-- start of PASSAGE SHOWN --

Below is the Matlab MPII test set evaluation code (evalMPIITest.m), you need to download their newly released test set annotation in http://human-pose.mpi-inf.mpg.de/#download:

% Evaluate performance by comparing predictions to ground truth annotations.

%%% OPTIONS %%%%%%%%%%%%%%%%%%%%%%%%%%%%%%%%%%%%%%%%%%%%%%%%%%%%%%%%%%%%%%%%%%%%

% IDs of prediction sets to include in results
PRED_IDS = [1, 2, 3];
% Subset of the data that the predictions correspond to ('val' or 'train')
plotcurve = false;

%%%%%%%%%%%%%%%%%%%%%%%%%%%%%%%%%%%%%%%%%%%%%%%%%%%%%%%%%%%%%%%%%%%%%%%%%%%%%%%%

addpath ('eval')

fprintf('# MPII single-person pose evaluation script\n')

range = 0:0.01:0.5;

tableDir = './latex'; if (~exist(tableDir,'dir')), mkdir(tableDir); end
plotsDir = './plots'; if (~exist(plotsDir,'dir')), mkdir(plotsDir); end
tableTex = cell(length(PRED_IDS)+1,1);

% load ground truth
p = getExpParams(-1)

-- end of PASSAGE SHOWN --

# REQUIREMENTS:
**A.** Answer these questions about the MPII evaluation code:
(i) What file name is given for the evaluation code?
(ii) What values are assigned to PRED_IDS?
(iii) What folder path is stored in plotsDir?
**B.** Print the MPII evaluation code from "plotcurve = false;" up to and including "pose evaluation script\n')".
**C.** Carry on the MPII evaluation code from the point where it stops.
The material that follows has no connection to the MPII evaluation code.

-- start of DATA RECORDS --

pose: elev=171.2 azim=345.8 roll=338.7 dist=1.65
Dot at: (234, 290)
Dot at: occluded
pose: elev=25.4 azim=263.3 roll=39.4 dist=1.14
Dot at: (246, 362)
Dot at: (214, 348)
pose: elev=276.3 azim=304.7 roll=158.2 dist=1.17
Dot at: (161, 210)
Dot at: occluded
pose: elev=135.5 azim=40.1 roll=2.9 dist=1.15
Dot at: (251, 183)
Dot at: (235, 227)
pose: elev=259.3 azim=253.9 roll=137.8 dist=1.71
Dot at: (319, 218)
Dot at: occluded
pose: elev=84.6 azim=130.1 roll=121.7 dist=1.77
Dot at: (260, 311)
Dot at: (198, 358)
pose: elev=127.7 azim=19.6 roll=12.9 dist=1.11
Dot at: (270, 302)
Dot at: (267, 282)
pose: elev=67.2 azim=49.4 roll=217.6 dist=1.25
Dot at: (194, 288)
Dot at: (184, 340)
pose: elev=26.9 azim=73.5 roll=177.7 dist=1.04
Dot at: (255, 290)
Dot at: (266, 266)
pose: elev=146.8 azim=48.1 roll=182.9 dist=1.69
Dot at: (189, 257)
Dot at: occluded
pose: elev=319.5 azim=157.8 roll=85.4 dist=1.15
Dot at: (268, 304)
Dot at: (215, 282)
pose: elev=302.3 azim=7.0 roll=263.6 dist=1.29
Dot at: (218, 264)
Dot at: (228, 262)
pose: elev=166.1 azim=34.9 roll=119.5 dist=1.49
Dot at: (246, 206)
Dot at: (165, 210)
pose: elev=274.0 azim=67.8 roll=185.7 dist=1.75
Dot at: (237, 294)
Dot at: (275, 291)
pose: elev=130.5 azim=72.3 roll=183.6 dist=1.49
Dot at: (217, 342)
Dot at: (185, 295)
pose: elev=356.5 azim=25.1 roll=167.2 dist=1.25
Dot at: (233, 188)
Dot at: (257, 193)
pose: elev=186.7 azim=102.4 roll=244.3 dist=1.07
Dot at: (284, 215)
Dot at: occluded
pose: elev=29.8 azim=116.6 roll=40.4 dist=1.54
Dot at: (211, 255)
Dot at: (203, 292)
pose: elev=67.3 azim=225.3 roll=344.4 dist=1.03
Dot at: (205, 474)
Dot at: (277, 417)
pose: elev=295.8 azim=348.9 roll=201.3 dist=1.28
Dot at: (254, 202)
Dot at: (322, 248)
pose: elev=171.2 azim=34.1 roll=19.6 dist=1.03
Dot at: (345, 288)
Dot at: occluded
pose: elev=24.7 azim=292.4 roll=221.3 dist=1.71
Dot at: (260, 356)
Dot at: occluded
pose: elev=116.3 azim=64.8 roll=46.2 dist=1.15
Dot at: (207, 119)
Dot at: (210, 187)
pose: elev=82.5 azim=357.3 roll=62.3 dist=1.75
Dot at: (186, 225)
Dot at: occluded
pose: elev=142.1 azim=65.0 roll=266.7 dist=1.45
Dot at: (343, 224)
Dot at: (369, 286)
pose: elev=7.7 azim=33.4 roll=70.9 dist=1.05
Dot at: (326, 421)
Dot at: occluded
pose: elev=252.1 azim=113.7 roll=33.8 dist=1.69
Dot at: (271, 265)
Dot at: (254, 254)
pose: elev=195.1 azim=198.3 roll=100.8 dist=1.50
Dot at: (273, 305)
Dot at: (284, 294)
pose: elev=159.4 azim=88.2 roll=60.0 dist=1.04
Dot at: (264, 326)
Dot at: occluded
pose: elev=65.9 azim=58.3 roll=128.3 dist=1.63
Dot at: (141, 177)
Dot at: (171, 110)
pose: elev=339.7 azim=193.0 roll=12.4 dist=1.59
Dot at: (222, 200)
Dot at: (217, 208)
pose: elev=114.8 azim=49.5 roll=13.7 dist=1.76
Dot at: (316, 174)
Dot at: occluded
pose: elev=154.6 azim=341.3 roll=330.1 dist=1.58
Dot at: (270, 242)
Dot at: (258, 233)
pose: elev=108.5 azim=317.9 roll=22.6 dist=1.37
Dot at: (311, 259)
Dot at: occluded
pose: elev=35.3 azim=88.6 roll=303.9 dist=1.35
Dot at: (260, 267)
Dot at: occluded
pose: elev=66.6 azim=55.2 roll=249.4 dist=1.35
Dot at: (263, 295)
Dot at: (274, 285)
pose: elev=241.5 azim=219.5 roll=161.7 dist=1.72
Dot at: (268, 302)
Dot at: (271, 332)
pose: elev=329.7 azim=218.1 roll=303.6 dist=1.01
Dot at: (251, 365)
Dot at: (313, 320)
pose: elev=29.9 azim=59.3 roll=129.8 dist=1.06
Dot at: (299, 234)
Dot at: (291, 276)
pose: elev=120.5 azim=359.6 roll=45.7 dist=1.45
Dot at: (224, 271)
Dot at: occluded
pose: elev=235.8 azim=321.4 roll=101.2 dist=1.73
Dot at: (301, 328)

-- end of DATA RECORDS --

# EXPECTED RESPONSES:
**A.**
(i) evalMPIITest.m
(ii) [1, 2, 3]
(iii) './plots'

**B.**
plotcurve = false;

%%%%%%%%%%%%%%%%%%%%%%%%%%%%%%%%%%%%%%%%%%%%%%%%%%%%%%%%%%%%%%%%%%%%%%%%%%%%%%%%

addpath ('eval')

fprintf('# MPII single-person pose evaluation script\n')

**C.**
load([p.gtDir '/annolist_dataset_v12'], 'annolist');
load([p.gtDir '/mpii_human_pose_v1_u12'], 'RELEASE');
annolist_test = annolist(RELEASE.img_train == 0);
% evaluate on the "single person" subset only
single_person_test = RELEASE.single_person(RELEASE.img_train == 0);
% convert to annotation list with a single pose per entry
[annolist_test_flat, single_person_test_flat] = flatten_annolist(annolist_test,single_person_test);
% represent ground truth as a matrix 2x14xN_images
gt = annolist2matrix(annolist_test_flat(single_person_test_flat == 1));
% compute head size
headSize = getHeadSizeAll(annolist_test_flat(single_person_test_flat == 1));

pckAll = zeros(length(range),16,length(PRED_IDS));

for i = 1:length(PRED_IDS);
  % load predictions
  p = getExpParams(PRED_IDS(i));
  try
    load(p.predFilename, 'preds');
  catch
    preds = h5read(p.predFilename, '/preds');
  end
  
  if size(preds, 1) == 2
    preds = permute(preds, [3, 2, 1]);
  end
  
  % Check that there are the same number of predictions and ground truth
  % annotations. If this assertion fails, a likely cause is a mismatch in
  % subsets (eg predictions are for the training set but ground truth
  % annotations are for the validation set).
  fprintf('%d\n', length(preds))
  fprintf('%d\n', length(gt))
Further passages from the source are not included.